Gegen die Schachfreunde Braunfels gewinnt Erbach klar und sind weiterhin verlustpuntfrei

 

29.1.2012 Mit einem klaren 5,5:2,5 Auswärtssieg gegen den Tabellenvierten aus Braunfels verteidigen die Erbacher Ihre "weiße Weste" und gestalten das Rennen um die Meisterschaft weiterhin offen. In den vergangenen Jahren hat sich Erbach gegen gerade diesen Gegner stets schwer getan, doch dieses Mal lief alles nahezu optimal.

Zum zweiten Mal mit Schachfreund Bernd Jung am 8. Brett ergänzt, trat Erbach in Braunfels mit der klaren Ausrichtung an, beide Punkte zu entführen. Nach der Bekanntgabe der Mannschaftsaufstellungen war klar, daß auch Braunfels zwei Ausfälle verschmnerzen mußte: die beiden Stammspieler an Brett 1 und 2 waren an diesem Sonntag nicht mit von der Partie. Aber der Ersatz war auch nicht ohne, da Braunfels über eine starke "Ersatzbank" verfügt!
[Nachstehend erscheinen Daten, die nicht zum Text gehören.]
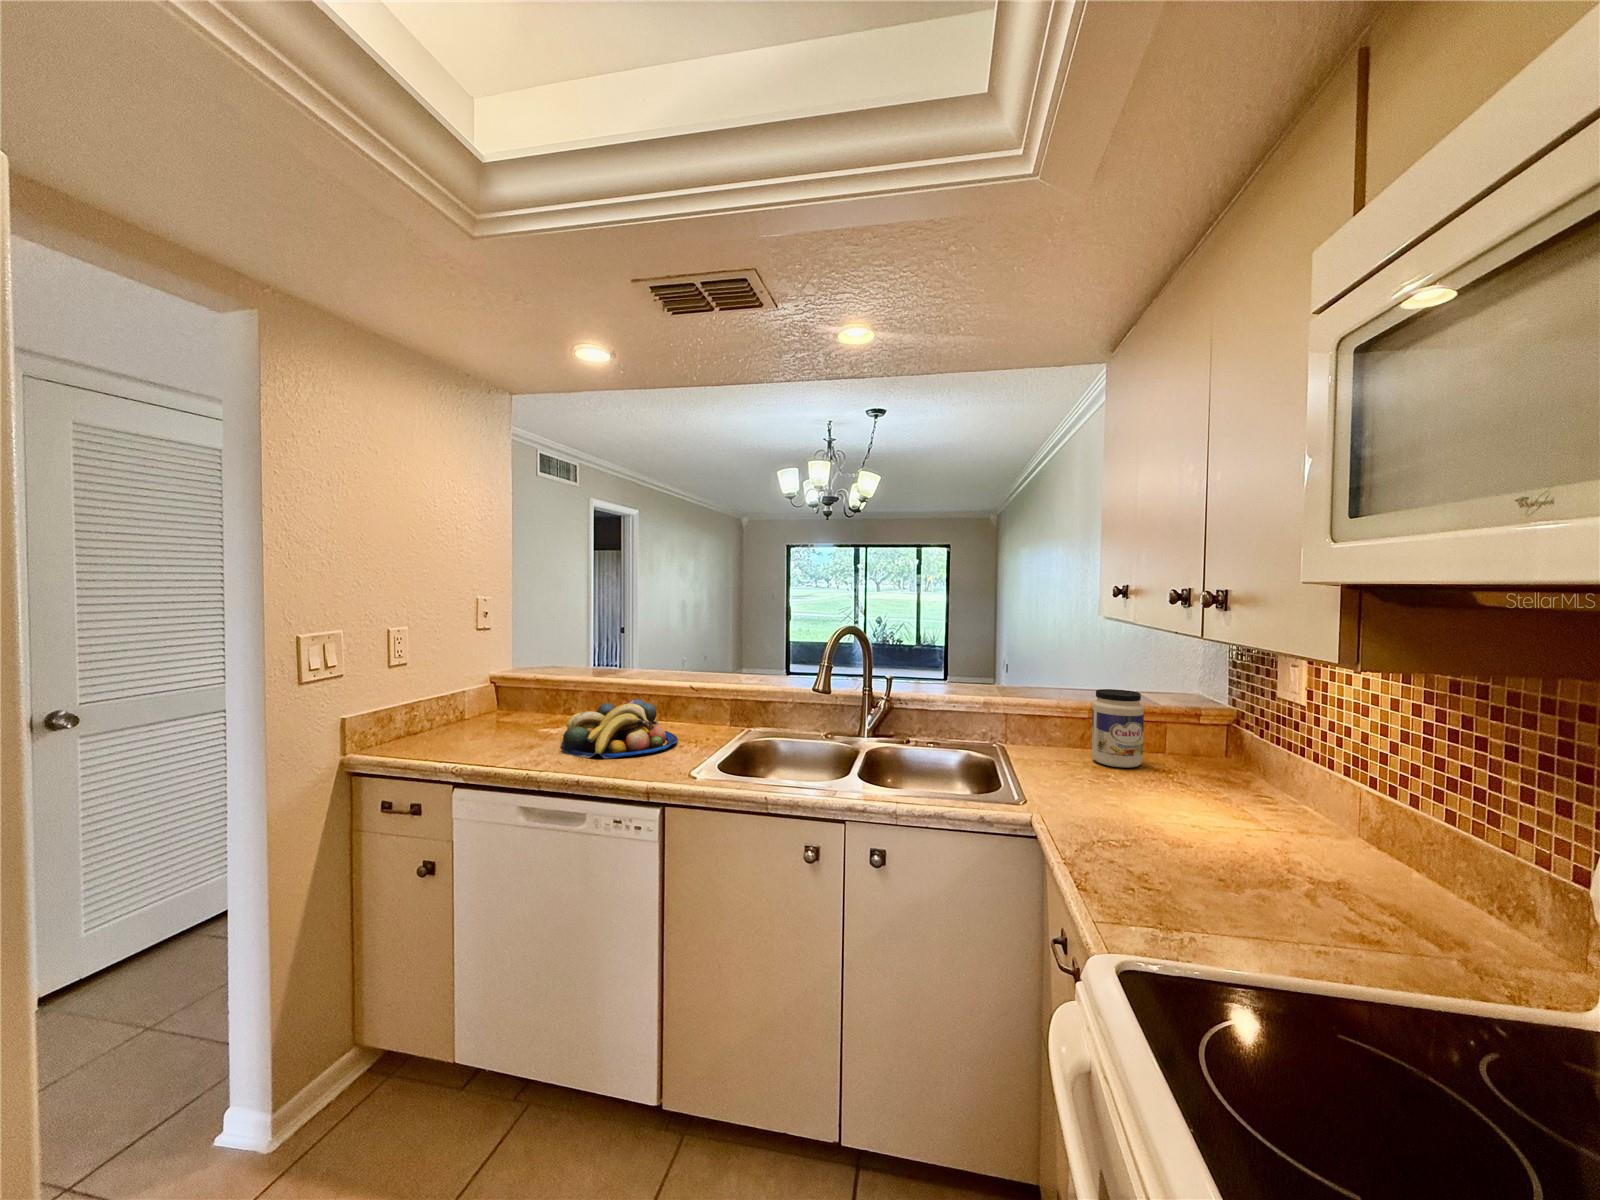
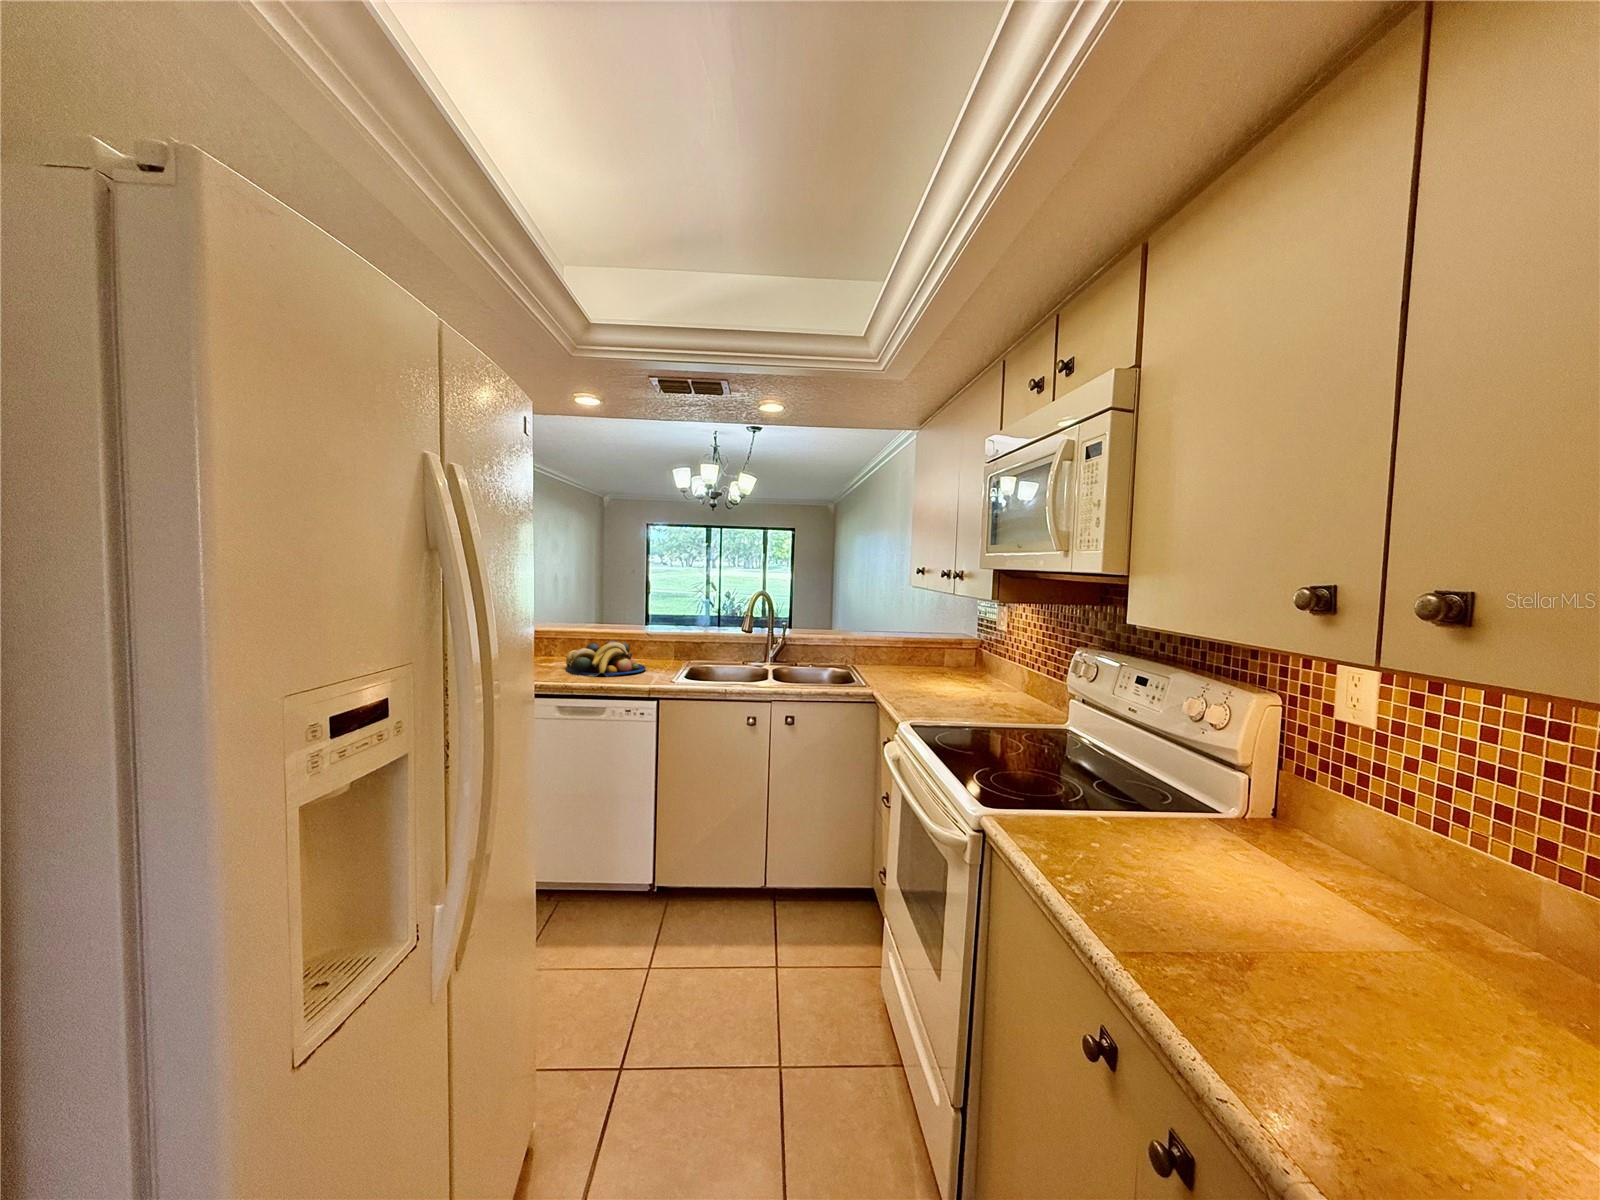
jar: present [1092,689,1144,768] -> none [903,629,931,672]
Den besseren Start legten die Gäste vor. Nach gut drei Stunden Spielzeit endete die Partie am Spitzenbrett mit einem Remis von Janek Elkmann, der es dieses Mal nicht schaffte einen entscheideneden Vorteil zu erspielen und in ausgeglichener Position dem Remisangebot seines Gegners zustimmte. Kurze Zeit später einigten sich auch die Kontrahenten am 8. Brett auf remis. Nachdem Bernd Jung einen sehenswerten Königsangriff abspulte, aber den entscheidenden Durchbruch nicht sah, gab er sich mit einem Dauerschach zufrieden. Damit stand es 1:1 zwischen Erbach und Braunfels.